Green Computing: Part 2
By Gary Flood,
So it may well be the case that these players are right - that organisations keen to rack up some more CSR points will start looking at more support for remote meeting as a way to demonstrate green credentials. In FTSE credibility terms this may have already started - BT is well known for its strong support for remote meetings and home working: June 2005 research from the telco suggests the average physical meet costs at least £435 in terms of travel and accommodation costs, for instance.
But of course in practice getting people to give up all that airline food and oadside cuisine may be more complicated.
Microsoft supplies an interesting perspective on this. Of course, the software giant is a strong player in this market with its LiveMeeting product.
"We surveyed our staff last year and found the average person in Microsoft who needs to go and visit customers, say, is doing about 338 hours a year travelling to meetings. That's the equivalent of 16 full days work," says Mark Deakin, the company's local Unified Communications Product Manager. He has calculated that's also easily more than a couple of round the world trips in mileage terms - especially as the software giant has some 2,000 staff working either remotely already or out of its Reading base.
This is bad not just for the individuals concerned in terms of stress from that travel but also of course in environmental terms.
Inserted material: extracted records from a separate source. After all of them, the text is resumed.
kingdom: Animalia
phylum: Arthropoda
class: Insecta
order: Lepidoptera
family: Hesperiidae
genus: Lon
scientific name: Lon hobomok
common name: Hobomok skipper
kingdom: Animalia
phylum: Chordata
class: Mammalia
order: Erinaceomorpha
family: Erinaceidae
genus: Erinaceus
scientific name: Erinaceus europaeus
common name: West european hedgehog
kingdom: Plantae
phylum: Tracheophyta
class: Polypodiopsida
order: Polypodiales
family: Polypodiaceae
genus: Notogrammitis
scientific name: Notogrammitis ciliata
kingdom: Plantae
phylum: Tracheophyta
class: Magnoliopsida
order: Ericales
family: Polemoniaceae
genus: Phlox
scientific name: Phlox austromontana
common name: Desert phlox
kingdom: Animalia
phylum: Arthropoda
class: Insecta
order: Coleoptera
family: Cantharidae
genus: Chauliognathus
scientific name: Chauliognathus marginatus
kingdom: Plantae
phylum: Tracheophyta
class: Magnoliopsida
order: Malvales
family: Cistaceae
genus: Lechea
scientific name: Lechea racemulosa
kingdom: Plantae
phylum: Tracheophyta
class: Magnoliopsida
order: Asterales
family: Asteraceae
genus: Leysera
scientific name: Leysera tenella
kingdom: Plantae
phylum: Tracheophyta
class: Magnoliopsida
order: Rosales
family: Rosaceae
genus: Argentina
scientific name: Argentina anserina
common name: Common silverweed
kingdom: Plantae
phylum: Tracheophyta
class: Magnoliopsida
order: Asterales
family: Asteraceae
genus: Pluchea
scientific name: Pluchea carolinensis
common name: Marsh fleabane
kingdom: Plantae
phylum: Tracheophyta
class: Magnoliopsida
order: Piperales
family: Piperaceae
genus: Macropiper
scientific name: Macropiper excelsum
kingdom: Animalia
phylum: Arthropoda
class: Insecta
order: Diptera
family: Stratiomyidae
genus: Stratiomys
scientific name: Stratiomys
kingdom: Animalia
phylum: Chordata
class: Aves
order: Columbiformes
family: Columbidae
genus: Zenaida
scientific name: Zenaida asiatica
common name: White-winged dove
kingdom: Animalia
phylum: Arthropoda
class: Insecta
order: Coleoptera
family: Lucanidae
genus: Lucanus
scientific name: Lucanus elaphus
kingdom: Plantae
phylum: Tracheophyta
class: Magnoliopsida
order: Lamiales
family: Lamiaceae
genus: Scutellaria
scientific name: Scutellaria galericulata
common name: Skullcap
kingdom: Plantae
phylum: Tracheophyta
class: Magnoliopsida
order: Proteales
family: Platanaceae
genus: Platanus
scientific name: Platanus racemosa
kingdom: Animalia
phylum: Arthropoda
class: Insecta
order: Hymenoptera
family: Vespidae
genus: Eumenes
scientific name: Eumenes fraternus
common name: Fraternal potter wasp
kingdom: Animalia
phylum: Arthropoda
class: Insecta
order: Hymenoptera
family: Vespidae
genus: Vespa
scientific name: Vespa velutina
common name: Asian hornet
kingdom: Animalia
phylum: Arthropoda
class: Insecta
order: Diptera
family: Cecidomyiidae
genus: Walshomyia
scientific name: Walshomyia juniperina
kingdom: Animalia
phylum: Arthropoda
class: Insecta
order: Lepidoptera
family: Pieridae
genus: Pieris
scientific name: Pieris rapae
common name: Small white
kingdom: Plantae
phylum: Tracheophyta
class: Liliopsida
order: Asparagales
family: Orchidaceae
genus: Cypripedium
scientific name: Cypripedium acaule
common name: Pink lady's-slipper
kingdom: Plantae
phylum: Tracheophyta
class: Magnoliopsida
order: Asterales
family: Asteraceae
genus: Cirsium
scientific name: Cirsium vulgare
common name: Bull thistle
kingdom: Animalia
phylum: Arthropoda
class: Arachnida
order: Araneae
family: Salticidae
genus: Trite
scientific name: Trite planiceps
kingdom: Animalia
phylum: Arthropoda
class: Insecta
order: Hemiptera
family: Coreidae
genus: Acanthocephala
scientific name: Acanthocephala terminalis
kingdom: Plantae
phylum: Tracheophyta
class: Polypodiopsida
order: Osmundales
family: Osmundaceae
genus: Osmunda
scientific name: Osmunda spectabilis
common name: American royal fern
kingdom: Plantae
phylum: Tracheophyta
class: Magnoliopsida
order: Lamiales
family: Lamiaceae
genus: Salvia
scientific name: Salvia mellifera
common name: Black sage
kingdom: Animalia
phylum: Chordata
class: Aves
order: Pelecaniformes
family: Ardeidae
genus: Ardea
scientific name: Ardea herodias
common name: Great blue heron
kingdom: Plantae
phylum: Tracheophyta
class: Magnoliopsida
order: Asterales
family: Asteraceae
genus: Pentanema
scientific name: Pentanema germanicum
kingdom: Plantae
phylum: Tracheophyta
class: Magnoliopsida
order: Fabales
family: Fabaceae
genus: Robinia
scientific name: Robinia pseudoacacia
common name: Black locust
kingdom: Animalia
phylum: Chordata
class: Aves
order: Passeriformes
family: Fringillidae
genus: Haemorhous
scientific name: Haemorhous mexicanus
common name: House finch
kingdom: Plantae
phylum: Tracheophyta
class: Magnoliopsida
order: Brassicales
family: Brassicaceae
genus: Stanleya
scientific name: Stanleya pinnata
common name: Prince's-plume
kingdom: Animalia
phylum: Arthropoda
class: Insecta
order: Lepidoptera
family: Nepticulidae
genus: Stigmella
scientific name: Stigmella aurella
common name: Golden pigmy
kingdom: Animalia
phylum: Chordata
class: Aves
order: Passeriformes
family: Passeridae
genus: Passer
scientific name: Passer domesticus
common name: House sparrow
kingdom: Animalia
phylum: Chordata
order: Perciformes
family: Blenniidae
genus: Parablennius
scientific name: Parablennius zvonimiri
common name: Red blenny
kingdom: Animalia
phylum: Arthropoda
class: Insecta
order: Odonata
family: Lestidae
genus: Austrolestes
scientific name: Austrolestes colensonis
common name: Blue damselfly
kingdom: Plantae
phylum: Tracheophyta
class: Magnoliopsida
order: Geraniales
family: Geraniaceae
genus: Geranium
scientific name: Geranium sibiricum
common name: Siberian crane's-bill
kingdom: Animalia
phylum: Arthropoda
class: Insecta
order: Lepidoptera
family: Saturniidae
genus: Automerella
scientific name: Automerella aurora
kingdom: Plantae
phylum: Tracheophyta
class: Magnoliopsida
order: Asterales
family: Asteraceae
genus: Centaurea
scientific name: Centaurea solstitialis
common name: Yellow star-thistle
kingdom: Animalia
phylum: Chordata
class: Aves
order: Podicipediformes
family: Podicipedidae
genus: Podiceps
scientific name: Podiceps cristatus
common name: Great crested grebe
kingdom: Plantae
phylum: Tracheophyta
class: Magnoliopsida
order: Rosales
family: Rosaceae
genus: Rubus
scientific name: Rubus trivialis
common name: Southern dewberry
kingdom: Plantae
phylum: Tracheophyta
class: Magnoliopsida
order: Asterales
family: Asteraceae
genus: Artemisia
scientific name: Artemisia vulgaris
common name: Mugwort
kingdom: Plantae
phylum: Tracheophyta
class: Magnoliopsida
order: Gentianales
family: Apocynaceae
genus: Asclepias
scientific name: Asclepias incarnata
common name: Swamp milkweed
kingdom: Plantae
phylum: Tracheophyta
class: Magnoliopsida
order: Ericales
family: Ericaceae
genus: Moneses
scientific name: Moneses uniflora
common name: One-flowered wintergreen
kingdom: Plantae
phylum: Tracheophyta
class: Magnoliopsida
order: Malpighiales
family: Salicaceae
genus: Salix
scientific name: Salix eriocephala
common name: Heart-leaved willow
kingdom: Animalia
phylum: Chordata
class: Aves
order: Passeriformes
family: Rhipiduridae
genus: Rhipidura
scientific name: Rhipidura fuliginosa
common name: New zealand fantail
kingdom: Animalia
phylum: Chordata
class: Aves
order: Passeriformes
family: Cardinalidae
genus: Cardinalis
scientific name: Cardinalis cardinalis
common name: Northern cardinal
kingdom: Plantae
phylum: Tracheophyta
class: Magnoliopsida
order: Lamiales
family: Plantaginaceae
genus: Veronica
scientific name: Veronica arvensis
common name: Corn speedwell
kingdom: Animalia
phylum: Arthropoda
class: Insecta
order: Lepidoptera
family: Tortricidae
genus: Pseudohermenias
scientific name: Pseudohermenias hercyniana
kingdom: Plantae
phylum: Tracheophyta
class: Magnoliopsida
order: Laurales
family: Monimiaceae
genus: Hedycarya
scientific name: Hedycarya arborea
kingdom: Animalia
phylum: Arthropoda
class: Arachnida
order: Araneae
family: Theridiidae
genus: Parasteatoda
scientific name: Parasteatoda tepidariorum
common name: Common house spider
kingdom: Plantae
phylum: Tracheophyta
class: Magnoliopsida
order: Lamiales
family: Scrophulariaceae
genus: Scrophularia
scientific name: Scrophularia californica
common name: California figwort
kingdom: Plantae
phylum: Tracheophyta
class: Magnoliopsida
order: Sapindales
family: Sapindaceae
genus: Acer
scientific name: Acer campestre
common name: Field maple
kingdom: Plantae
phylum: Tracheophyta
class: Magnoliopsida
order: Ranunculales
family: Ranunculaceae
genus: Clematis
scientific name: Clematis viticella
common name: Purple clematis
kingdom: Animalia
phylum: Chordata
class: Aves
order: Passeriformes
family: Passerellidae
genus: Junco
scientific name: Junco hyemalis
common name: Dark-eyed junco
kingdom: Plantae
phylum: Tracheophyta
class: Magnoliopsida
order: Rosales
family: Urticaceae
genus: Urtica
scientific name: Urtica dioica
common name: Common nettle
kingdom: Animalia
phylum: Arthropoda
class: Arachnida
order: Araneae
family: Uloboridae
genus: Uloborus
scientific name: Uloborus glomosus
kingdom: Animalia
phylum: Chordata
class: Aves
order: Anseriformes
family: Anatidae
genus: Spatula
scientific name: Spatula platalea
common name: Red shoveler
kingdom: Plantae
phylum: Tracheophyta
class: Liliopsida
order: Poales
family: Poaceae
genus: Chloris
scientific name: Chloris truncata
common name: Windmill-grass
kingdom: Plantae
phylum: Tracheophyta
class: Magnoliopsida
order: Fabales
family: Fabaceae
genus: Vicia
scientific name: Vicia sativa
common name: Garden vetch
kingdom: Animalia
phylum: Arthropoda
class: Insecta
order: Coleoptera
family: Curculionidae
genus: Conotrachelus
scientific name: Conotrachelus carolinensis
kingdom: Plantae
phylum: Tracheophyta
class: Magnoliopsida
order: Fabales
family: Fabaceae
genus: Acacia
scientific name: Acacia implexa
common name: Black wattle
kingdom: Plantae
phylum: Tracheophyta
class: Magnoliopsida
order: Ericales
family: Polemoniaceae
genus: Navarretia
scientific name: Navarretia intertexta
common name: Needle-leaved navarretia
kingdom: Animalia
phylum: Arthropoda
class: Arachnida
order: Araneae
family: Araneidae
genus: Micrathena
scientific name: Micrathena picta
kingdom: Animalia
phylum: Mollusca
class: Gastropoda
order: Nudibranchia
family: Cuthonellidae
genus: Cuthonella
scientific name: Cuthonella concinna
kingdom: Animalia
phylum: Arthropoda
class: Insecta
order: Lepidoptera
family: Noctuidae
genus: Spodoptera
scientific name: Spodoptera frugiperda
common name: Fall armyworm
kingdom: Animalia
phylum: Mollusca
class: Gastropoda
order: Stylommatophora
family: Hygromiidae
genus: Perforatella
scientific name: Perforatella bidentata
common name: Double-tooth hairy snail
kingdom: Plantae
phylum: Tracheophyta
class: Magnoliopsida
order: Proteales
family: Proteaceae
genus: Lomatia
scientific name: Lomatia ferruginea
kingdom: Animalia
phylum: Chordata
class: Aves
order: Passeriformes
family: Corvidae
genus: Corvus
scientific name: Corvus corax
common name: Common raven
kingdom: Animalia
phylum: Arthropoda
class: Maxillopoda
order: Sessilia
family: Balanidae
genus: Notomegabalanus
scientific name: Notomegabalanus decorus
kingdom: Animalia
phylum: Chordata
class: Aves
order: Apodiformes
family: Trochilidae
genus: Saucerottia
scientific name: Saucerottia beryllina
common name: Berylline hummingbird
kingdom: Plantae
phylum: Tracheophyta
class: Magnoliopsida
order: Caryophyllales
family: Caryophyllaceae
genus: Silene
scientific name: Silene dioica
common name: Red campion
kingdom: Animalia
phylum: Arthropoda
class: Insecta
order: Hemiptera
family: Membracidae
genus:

There is also the work-life balance aspect, he adds. In any case, "We estimated that at least one in four of all those meetings could be done just as well over the Internet," he says.
Having said that, Deakin is a realist. "There are some people who do really like a face to face meeting," he knows. But why not use technology like Web cameras and the like that at least puts people's faces and expressions in the same room without the need to be able to smell their aftershave too?
Thus the company is heavily promoting use of LiveMeeting and its Office RoundTable web conferencing products to staff to encourage take up. "The campaign centres on two main messages: that doing the meetings you can this way cuts down on CO2 emissions and that on a personal note you don't have to travel four hours any more for a thirty minute meeting."
But "this is an ongoing process" and the firm is not expecting dramatic behavioural changes overnight. "At the least we can say we have put this option back in people's minds here and are signalling we do support this kind of way of working," he concludes.